## Work to complete
Please turn every line of the data below into a numbered list, leaving out the blank lines.

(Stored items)
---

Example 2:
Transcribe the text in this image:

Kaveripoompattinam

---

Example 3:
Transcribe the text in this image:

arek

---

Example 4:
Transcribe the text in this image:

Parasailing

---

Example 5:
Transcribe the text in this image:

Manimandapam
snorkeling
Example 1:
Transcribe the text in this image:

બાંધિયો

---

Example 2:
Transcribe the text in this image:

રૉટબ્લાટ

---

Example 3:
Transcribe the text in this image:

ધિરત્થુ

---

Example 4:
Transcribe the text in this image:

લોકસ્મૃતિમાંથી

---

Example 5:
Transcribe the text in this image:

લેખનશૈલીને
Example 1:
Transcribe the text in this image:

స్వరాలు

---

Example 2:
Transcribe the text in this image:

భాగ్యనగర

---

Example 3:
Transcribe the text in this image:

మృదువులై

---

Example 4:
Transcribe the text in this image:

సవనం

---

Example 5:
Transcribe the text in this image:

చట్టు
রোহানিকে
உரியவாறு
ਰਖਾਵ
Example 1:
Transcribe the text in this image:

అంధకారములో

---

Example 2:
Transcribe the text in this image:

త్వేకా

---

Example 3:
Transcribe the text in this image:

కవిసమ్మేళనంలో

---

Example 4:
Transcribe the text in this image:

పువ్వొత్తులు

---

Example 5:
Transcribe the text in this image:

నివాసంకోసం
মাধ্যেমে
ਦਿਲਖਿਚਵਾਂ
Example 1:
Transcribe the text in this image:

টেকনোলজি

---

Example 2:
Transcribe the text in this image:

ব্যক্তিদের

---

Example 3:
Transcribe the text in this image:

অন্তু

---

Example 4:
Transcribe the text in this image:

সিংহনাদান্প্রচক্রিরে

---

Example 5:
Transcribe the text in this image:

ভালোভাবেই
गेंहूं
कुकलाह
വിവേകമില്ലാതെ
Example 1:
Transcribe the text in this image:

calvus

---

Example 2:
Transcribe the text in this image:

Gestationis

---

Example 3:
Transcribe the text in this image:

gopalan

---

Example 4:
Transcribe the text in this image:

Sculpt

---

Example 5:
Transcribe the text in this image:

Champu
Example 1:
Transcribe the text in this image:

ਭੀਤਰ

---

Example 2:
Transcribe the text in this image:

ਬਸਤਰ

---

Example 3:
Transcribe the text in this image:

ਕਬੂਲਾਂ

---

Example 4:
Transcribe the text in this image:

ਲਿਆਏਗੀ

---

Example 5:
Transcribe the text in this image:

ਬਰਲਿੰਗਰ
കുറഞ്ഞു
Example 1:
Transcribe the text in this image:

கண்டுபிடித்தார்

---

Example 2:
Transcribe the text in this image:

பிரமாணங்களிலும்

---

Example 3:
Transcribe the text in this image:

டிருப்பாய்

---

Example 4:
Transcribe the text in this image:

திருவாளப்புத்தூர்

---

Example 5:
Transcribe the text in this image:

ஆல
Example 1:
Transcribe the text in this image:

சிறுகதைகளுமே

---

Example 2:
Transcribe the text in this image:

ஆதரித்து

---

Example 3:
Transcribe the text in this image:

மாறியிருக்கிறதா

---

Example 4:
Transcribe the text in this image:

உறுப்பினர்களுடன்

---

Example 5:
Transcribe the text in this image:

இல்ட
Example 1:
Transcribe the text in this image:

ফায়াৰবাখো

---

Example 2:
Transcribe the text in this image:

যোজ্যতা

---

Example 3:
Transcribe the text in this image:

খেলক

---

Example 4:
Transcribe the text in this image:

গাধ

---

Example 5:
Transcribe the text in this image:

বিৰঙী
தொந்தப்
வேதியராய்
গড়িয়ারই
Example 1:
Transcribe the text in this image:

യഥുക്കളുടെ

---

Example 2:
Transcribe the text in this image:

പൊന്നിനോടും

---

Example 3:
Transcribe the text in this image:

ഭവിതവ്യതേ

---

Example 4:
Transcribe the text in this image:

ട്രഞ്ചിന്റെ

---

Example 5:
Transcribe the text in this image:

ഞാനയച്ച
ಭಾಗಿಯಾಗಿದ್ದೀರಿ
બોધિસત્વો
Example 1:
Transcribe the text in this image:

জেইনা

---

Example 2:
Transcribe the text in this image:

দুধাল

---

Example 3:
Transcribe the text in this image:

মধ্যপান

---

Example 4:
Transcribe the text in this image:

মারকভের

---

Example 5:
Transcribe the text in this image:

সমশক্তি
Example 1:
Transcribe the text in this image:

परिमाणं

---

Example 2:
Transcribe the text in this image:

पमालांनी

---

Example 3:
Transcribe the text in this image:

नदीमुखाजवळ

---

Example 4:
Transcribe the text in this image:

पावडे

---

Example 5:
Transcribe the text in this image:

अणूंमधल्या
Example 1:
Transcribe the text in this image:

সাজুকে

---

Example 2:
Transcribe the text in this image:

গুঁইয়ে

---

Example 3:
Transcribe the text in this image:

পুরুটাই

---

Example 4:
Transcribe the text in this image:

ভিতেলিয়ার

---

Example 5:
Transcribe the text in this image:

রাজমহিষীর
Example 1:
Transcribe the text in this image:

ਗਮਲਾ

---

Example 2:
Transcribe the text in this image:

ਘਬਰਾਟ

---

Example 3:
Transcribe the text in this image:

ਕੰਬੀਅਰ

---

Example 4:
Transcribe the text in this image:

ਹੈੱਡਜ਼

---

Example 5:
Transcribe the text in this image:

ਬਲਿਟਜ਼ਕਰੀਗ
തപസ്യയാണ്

## Right answer
1. ---
2. Example 2:
3. Transcribe the text in this image:
4. Kaveripoompattinam
5. ---
6. Example 3:
7. Transcribe the text in this image:
8. arek
9. ---
10. Example 4:
11. Transcribe the text in this image:
12. Parasailing
13. ---
14. Example 5:
15. Transcribe the text in this image:
16. Manimandapam
17. snorkeling
18. Example 1:
19. Transcribe the text in this image:
20. બાંધિયો
21. ---
22. Example 2:
23. Transcribe the text in this image:
24. રૉટબ્લાટ
25. ---
26. Example 3:
27. Transcribe the text in this image:
28. ધિરત્થુ
29. ---
30. Example 4:
31. Transcribe the text in this image:
32. લોકસ્મૃતિમાંથી
33. ---
34. Example 5:
35. Transcribe the text in this image:
36. લેખનશૈલીને
37. Example 1:
38. Transcribe the text in this image:
39. స్వరాలు
40. ---
41. Example 2:
42. Transcribe the text in this image:
43. భాగ్యనగర
44. ---
45. Example 3:
46. Transcribe the text in this image:
47. మృదువులై
48. ---
49. Example 4:
50. Transcribe the text in this image:
51. సవనం
52. ---
53. Example 5:
54. Transcribe the text in this image:
55. చట్టు
56. রোহানিকে
57. உரியவாறு
58. ਰਖਾਵ
59. Example 1:
60. Transcribe the text in this image:
61. అంధకారములో
62. ---
63. Example 2:
64. Transcribe the text in this image:
65. త్వేకా
66. ---
67. Example 3:
68. Transcribe the text in this image:
69. కవిసమ్మేళనంలో
70. ---
71. Example 4:
72. Transcribe the text in this image:
73. పువ్వొత్తులు
74. ---
75. Example 5:
76. Transcribe the text in this image:
77. నివాసంకోసం
78. মাধ্যেমে
79. ਦਿਲਖਿਚਵਾਂ
80. Example 1:
81. Transcribe the text in this image:
82. টেকনোলজি
83. ---
84. Example 2:
85. Transcribe the text in this image:
86. ব্যক্তিদের
87. ---
88. Example 3:
89. Transcribe the text in this image:
90. অন্তু
91. ---
92. Example 4:
93. Transcribe the text in this image:
94. সিংহনাদান্প্রচক্রিরে
95. ---
96. Example 5:
97. Transcribe the text in this image:
98. ভালোভাবেই
99. गेंहूं
100. कुकलाह
101. വിവേകമില്ലാതെ
102. Example 1:
103. Transcribe the text in this image:
104. calvus
105. ---
106. Example 2:
107. Transcribe the text in this image:
108. Gestationis
109. ---
110. Example 3:
111. Transcribe the text in this image:
112. gopalan
113. ---
114. Example 4:
115. Transcribe the text in this image:
116. Sculpt
117. ---
118. Example 5:
119. Transcribe the text in this image:
120. Champu
121. Example 1:
122. Transcribe the text in this image:
123. ਭੀਤਰ
124. ---
125. Example 2:
126. Transcribe the text in this image:
127. ਬਸਤਰ
128. ---
129. Example 3:
130. Transcribe the text in this image:
131. ਕਬੂਲਾਂ
132. ---
133. Example 4:
134. Transcribe the text in this image:
135. ਲਿਆਏਗੀ
136. ---
137. Example 5:
138. Transcribe the text in this image:
139. ਬਰਲਿੰਗਰ
140. കുറഞ്ഞു
141. Example 1:
142. Transcribe the text in this image:
143. கண்டுபிடித்தார்
144. ---
145. Example 2:
146. Transcribe the text in this image:
147. பிரமாணங்களிலும்
148. ---
149. Example 3:
150. Transcribe the text in this image:
151. டிருப்பாய்
152. ---
153. Example 4:
154. Transcribe the text in this image:
155. திருவாளப்புத்தூர்
156. ---
157. Example 5:
158. Transcribe the text in this image:
159. ஆல
160. Example 1:
161. Transcribe the text in this image:
162. சிறுகதைகளுமே
163. ---
164. Example 2:
165. Transcribe the text in this image:
166. ஆதரித்து
167. ---
168. Example 3:
169. Transcribe the text in this image:
170. மாறியிருக்கிறதா
171. ---
172. Example 4:
173. Transcribe the text in this image:
174. உறுப்பினர்களுடன்
175. ---
176. Example 5:
177. Transcribe the text in this image:
178. இல்ட
179. Example 1:
180. Transcribe the text in this image:
181. ফায়াৰবাখো
182. ---
183. Example 2:
184. Transcribe the text in this image:
185. যোজ্যতা
186. ---
187. Example 3:
188. Transcribe the text in this image:
189. খেলক
190. ---
191. Example 4:
192. Transcribe the text in this image:
193. গাধ
194. ---
195. Example 5:
196. Transcribe the text in this image:
197. বিৰঙী
198. தொந்தப்
199. வேதியராய்
200. গড়িয়ারই
201. Example 1:
202. Transcribe the text in this image:
203. യഥുക്കളുടെ
204. ---
205. Example 2:
206. Transcribe the text in this image:
207. പൊന്നിനോടും
208. ---
209. Example 3:
210. Transcribe the text in this image:
211. ഭവിതവ്യതേ
212. ---
213. Example 4:
214. Transcribe the text in this image:
215. ട്രഞ്ചിന്റെ
216. ---
217. Example 5:
218. Transcribe the text in this image:
219. ഞാനയച്ച
220. ಭಾಗಿಯಾಗಿದ್ದೀರಿ
221. બોધિસત્વો
222. Example 1:
223. Transcribe the text in this image:
224. জেইনা
225. ---
226. Example 2:
227. Transcribe the text in this image:
228. দুধাল
229. ---
230. Example 3:
231. Transcribe the text in this image:
232. মধ্যপান
233. ---
234. Example 4:
235. Transcribe the text in this image:
236. মারকভের
237. ---
238. Example 5:
239. Transcribe the text in this image:
240. সমশক্তি
241. Example 1:
242. Transcribe the text in this image:
243. परिमाणं
244. ---
245. Example 2:
246. Transcribe the text in this image:
247. पमालांनी
248. ---
249. Example 3:
250. Transcribe the text in this image:
251. नदीमुखाजवळ
252. ---
253. Example 4:
254. Transcribe the text in this image:
255. पावडे
256. ---
257. Example 5:
258. Transcribe the text in this image:
259. अणूंमधल्या
260. Example 1:
261. Transcribe the text in this image:
262. সাজুকে
263. ---
264. Example 2:
265. Transcribe the text in this image:
266. গুঁইয়ে
267. ---
268. Example 3:
269. Transcribe the text in this image:
270. পুরুটাই
271. ---
272. Example 4:
273. Transcribe the text in this image:
274. ভিতেলিয়ার
275. ---
276. Example 5:
277. Transcribe the text in this image:
278. রাজমহিষীর
279. Example 1:
280. Transcribe the text in this image:
281. ਗਮਲਾ
282. ---
283. Example 2:
284. Transcribe the text in this image:
285. ਘਬਰਾਟ
286. ---
287. Example 3:
288. Transcribe the text in this image:
289. ਕੰਬੀਅਰ
290. ---
291. Example 4:
292. Transcribe the text in this image:
293. ਹੈੱਡਜ਼
294. ---
295. Example 5:
296. Transcribe the text in this image:
297. ਬਲਿਟਜ਼ਕਰੀਗ
298. തപസ്യയാണ്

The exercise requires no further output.